High inflation amid muted GDP forecast could be a party pooper for markets

Topics RBI Policy | RBI | Inflation

Deepak Jasani - HDFC Securities
The Reserve Bank of India’s (RBI’s) fifth bi-monthly monetary policy announcement was majorly on expected lines as the markets were already factoring-in a status quo. That said, the policy statement looks a bit conservative with lower-than-expected upward revision in the gross domestic product (GDP) forecast and higher-than-expected inflation projection especially for H2FY22.

Furthermore, the RBI’s forecast of 5.2 per cent to 4.6 per cent inflation shows that the RBI expects reasonably high inflation well into the next fiscal year, which in my view, is rather cautious. For all we know, the inflation might begin subsiding post January 2021 once supply-side issues are addressed.

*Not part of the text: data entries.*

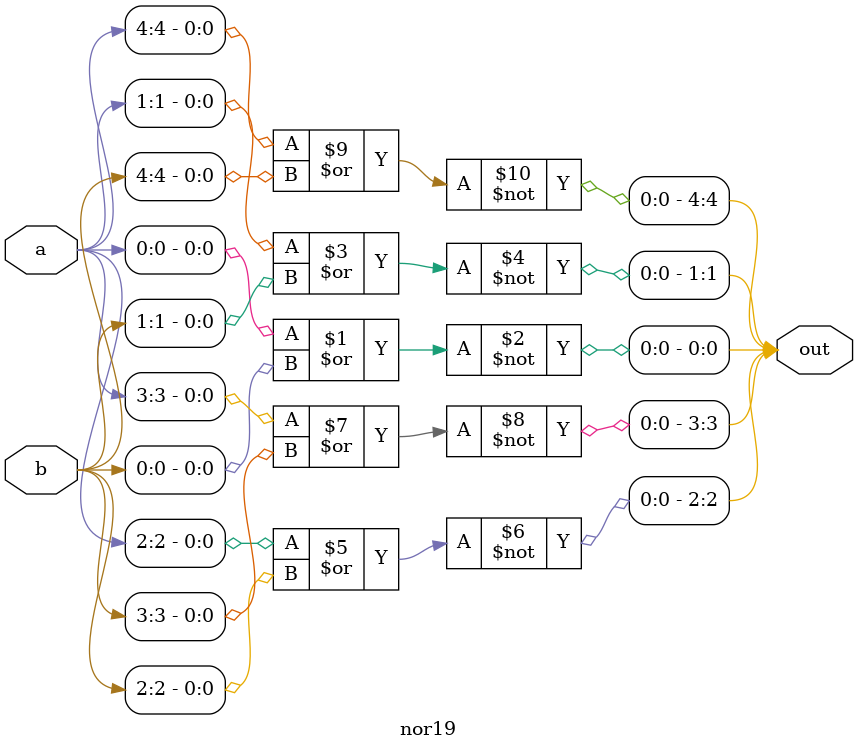
<source format=v>
module nor19 (
    input wire [4:0] a,
    input wire [4:0] b,
    output wire [4:0] out
);

assign out = ( { ~(a[4] | b[4]),~(a[3] | b[3]), ~(a[2] | b[2]), ~(a[1] | b[1]), ~(a[0] | b[0])} );

endmodule

</source>
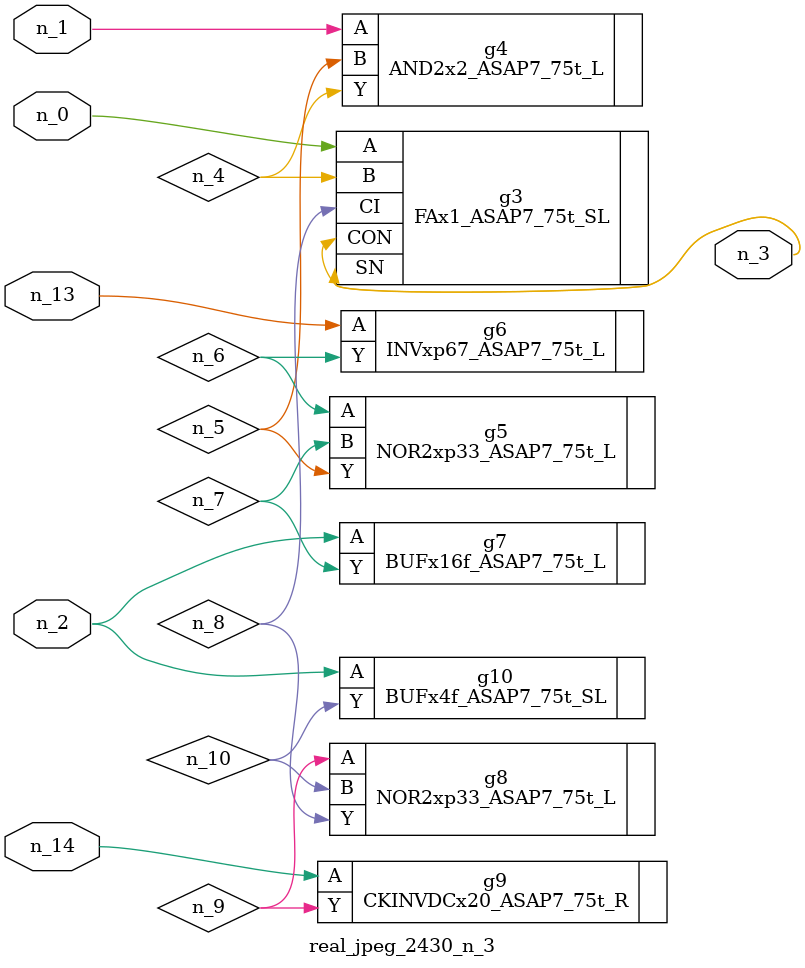
<source format=v>
module real_jpeg_2430_n_3 (n_0, n_1, n_14, n_2, n_13, n_3);

input n_0;
input n_1;
input n_14;
input n_2;
input n_13;

output n_3;

wire n_5;
wire n_8;
wire n_4;
wire n_6;
wire n_7;
wire n_10;
wire n_9;

FAx1_ASAP7_75t_SL g3 ( 
.A(n_0),
.B(n_4),
.CI(n_8),
.CON(n_3),
.SN(n_3)
);

AND2x2_ASAP7_75t_L g4 ( 
.A(n_1),
.B(n_5),
.Y(n_4)
);

BUFx16f_ASAP7_75t_L g7 ( 
.A(n_2),
.Y(n_7)
);

BUFx4f_ASAP7_75t_SL g10 ( 
.A(n_2),
.Y(n_10)
);

NOR2xp33_ASAP7_75t_L g5 ( 
.A(n_6),
.B(n_7),
.Y(n_5)
);

NOR2xp33_ASAP7_75t_L g8 ( 
.A(n_9),
.B(n_10),
.Y(n_8)
);

INVxp67_ASAP7_75t_L g6 ( 
.A(n_13),
.Y(n_6)
);

CKINVDCx20_ASAP7_75t_R g9 ( 
.A(n_14),
.Y(n_9)
);


endmodule
</source>
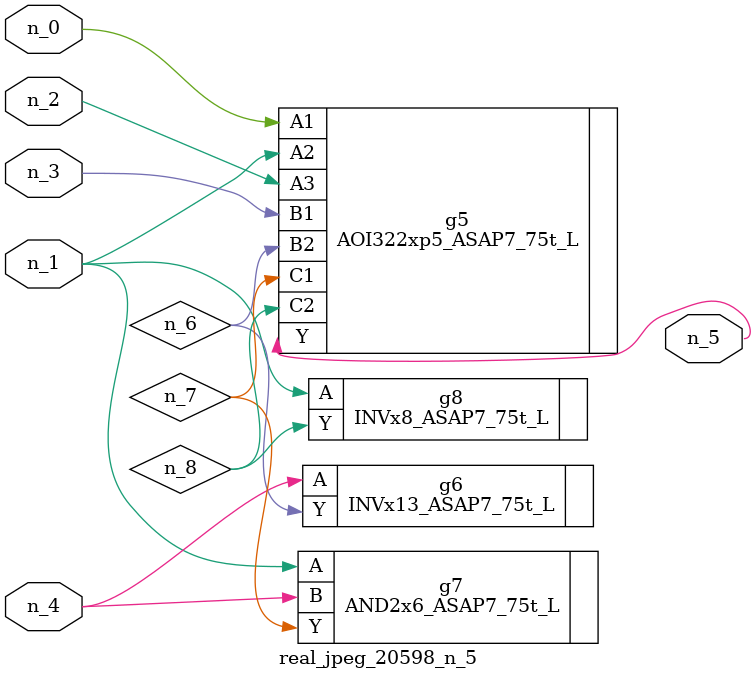
<source format=v>
module real_jpeg_20598_n_5 (n_4, n_0, n_1, n_2, n_3, n_5);

input n_4;
input n_0;
input n_1;
input n_2;
input n_3;

output n_5;

wire n_8;
wire n_6;
wire n_7;

AOI322xp5_ASAP7_75t_L g5 ( 
.A1(n_0),
.A2(n_1),
.A3(n_2),
.B1(n_3),
.B2(n_6),
.C1(n_7),
.C2(n_8),
.Y(n_5)
);

AND2x6_ASAP7_75t_L g7 ( 
.A(n_1),
.B(n_4),
.Y(n_7)
);

INVx8_ASAP7_75t_L g8 ( 
.A(n_1),
.Y(n_8)
);

INVx13_ASAP7_75t_L g6 ( 
.A(n_4),
.Y(n_6)
);


endmodule
</source>
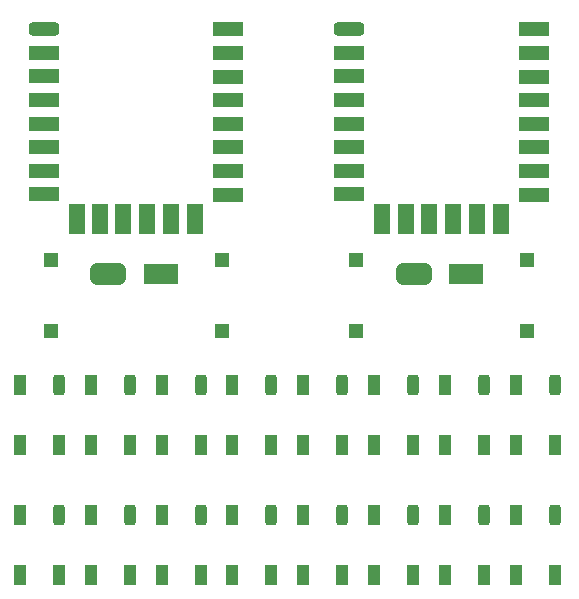
<source format=gtp>
G04 Layer_Color=8421504*
%FSLAX23Y23*%
%MOIN*%
G70*
G01*
G75*
%ADD10R,0.039X0.067*%
%ADD11R,0.039X0.067*%
G04:AMPARAMS|DCode=12|XSize=67mil|YSize=39mil|CornerRadius=10mil|HoleSize=0mil|Usage=FLASHONLY|Rotation=270.000|XOffset=0mil|YOffset=0mil|HoleType=Round|Shape=RoundedRectangle|*
%AMROUNDEDRECTD12*
21,1,0.067,0.020,0,0,270.0*
21,1,0.047,0.039,0,0,270.0*
1,1,0.020,-0.010,-0.024*
1,1,0.020,-0.010,0.024*
1,1,0.020,0.010,0.024*
1,1,0.020,0.010,-0.024*
%
%ADD12ROUNDEDRECTD12*%
%ADD14R,0.050X0.050*%
G04:AMPARAMS|DCode=15|XSize=118mil|YSize=71mil|CornerRadius=18mil|HoleSize=0mil|Usage=FLASHONLY|Rotation=0.000|XOffset=0mil|YOffset=0mil|HoleType=Round|Shape=RoundedRectangle|*
%AMROUNDEDRECTD15*
21,1,0.118,0.035,0,0,0.0*
21,1,0.083,0.071,0,0,0.0*
1,1,0.035,0.041,-0.018*
1,1,0.035,-0.041,-0.018*
1,1,0.035,-0.041,0.018*
1,1,0.035,0.041,0.018*
%
%ADD15ROUNDEDRECTD15*%
%ADD16R,0.118X0.071*%
%ADD17R,0.100X0.045*%
%ADD18R,0.055X0.100*%
G04:AMPARAMS|DCode=19|XSize=45mil|YSize=100mil|CornerRadius=11mil|HoleSize=0mil|Usage=FLASHONLY|Rotation=90.000|XOffset=0mil|YOffset=0mil|HoleType=Round|Shape=RoundedRectangle|*
%AMROUNDEDRECTD19*
21,1,0.045,0.078,0,0,90.0*
21,1,0.023,0.100,0,0,90.0*
1,1,0.023,0.039,0.011*
1,1,0.023,0.039,-0.011*
1,1,0.023,-0.039,-0.011*
1,1,0.023,-0.039,0.011*
%
%ADD19ROUNDEDRECTD19*%
D10*
X1741Y530D02*
D03*
Y730D02*
D03*
X1505D02*
D03*
Y530D02*
D03*
X1269D02*
D03*
Y730D02*
D03*
X1032D02*
D03*
Y530D02*
D03*
X796D02*
D03*
Y730D02*
D03*
X560D02*
D03*
Y530D02*
D03*
X324D02*
D03*
Y730D02*
D03*
X87D02*
D03*
Y530D02*
D03*
X1741Y97D02*
D03*
Y297D02*
D03*
X1505D02*
D03*
Y97D02*
D03*
X1269D02*
D03*
Y297D02*
D03*
X1032D02*
D03*
Y97D02*
D03*
X796D02*
D03*
Y297D02*
D03*
X560D02*
D03*
Y97D02*
D03*
X324D02*
D03*
Y297D02*
D03*
X87D02*
D03*
Y97D02*
D03*
D11*
X1871Y530D02*
D03*
X1635D02*
D03*
X1399D02*
D03*
X1162D02*
D03*
X926D02*
D03*
X690D02*
D03*
X454D02*
D03*
X217D02*
D03*
X1871Y97D02*
D03*
X1635D02*
D03*
X1399D02*
D03*
X1162D02*
D03*
X926D02*
D03*
X690D02*
D03*
X454D02*
D03*
X217D02*
D03*
D12*
X1871Y730D02*
D03*
X1635D02*
D03*
X1399D02*
D03*
X1162D02*
D03*
X926D02*
D03*
X690D02*
D03*
X454D02*
D03*
X217D02*
D03*
X1871Y297D02*
D03*
X1635D02*
D03*
X1399D02*
D03*
X1162D02*
D03*
X926D02*
D03*
X690D02*
D03*
X454D02*
D03*
X217D02*
D03*
D14*
X760Y1147D02*
D03*
Y910D02*
D03*
X190D02*
D03*
Y1147D02*
D03*
X1779D02*
D03*
Y910D02*
D03*
X1209D02*
D03*
Y1147D02*
D03*
D15*
X383Y1099D02*
D03*
X1402D02*
D03*
D16*
X557D02*
D03*
X1575D02*
D03*
D17*
X781Y1915D02*
D03*
Y1837D02*
D03*
Y1679D02*
D03*
Y1600D02*
D03*
X782Y1521D02*
D03*
Y1443D02*
D03*
Y1364D02*
D03*
X167Y1365D02*
D03*
Y1444D02*
D03*
Y1522D02*
D03*
Y1600D02*
D03*
Y1680D02*
D03*
Y1758D02*
D03*
Y1837D02*
D03*
X781Y1757D02*
D03*
X1800Y1915D02*
D03*
Y1837D02*
D03*
Y1679D02*
D03*
Y1600D02*
D03*
X1801Y1521D02*
D03*
Y1443D02*
D03*
Y1364D02*
D03*
X1186Y1365D02*
D03*
Y1444D02*
D03*
Y1522D02*
D03*
Y1600D02*
D03*
Y1680D02*
D03*
Y1758D02*
D03*
Y1837D02*
D03*
X1800Y1757D02*
D03*
D18*
X671Y1283D02*
D03*
X591D02*
D03*
X513D02*
D03*
X433D02*
D03*
X355D02*
D03*
X277D02*
D03*
X1690D02*
D03*
X1610D02*
D03*
X1532D02*
D03*
X1452D02*
D03*
X1374D02*
D03*
X1296D02*
D03*
D19*
X167Y1915D02*
D03*
X1186D02*
D03*
M02*

</source>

Therefore, given the RBI's projection, we may not see any further rate cut at least till mid-March 2021. It may also get postponed to next fiscal year.

On the liquidity front, the MPC also unanimously decided to continue with accommodative stance of the monetary, at least till the current financial year, and into next year to revive growth on a durable basis and mitigate the impact of Covid-19. In effect, the RBI has not withdrawn liquidity support from the markets which, although unexpected, bode well for the economy despite short-term rates being low.

Amid the expected policy outcome, the RBI has asked commercial banks to refrain from paying out dividends to shareholders for FY20. The decision makes sense as the outlook with respect to non-performing assets (NPAs) remains uncertain. In this situation, it is better to conserve banks’ capital.Therefore, shareholders won’t mind foregoing their dividends as long as the prices of the shares they hold remain largely intact.

Since the announcements are on the expected line, there aren't either positive or negative surprises for the markets. The euphoria in the banking space due to no withdrawal of liquidity may die out in a couple of days and bank stocks will go back to their original trajectory. The announcements will not impact the market trajectory in a big way.

That said, the bear camp, or the people who think markets are overvalued, have got more ammunition from the policy statement in terms of higher inflation projections and lower-than-expected GDP growth forecast. For them, predicting the topping out of markets has become easier, and these could eventually become a party pooper.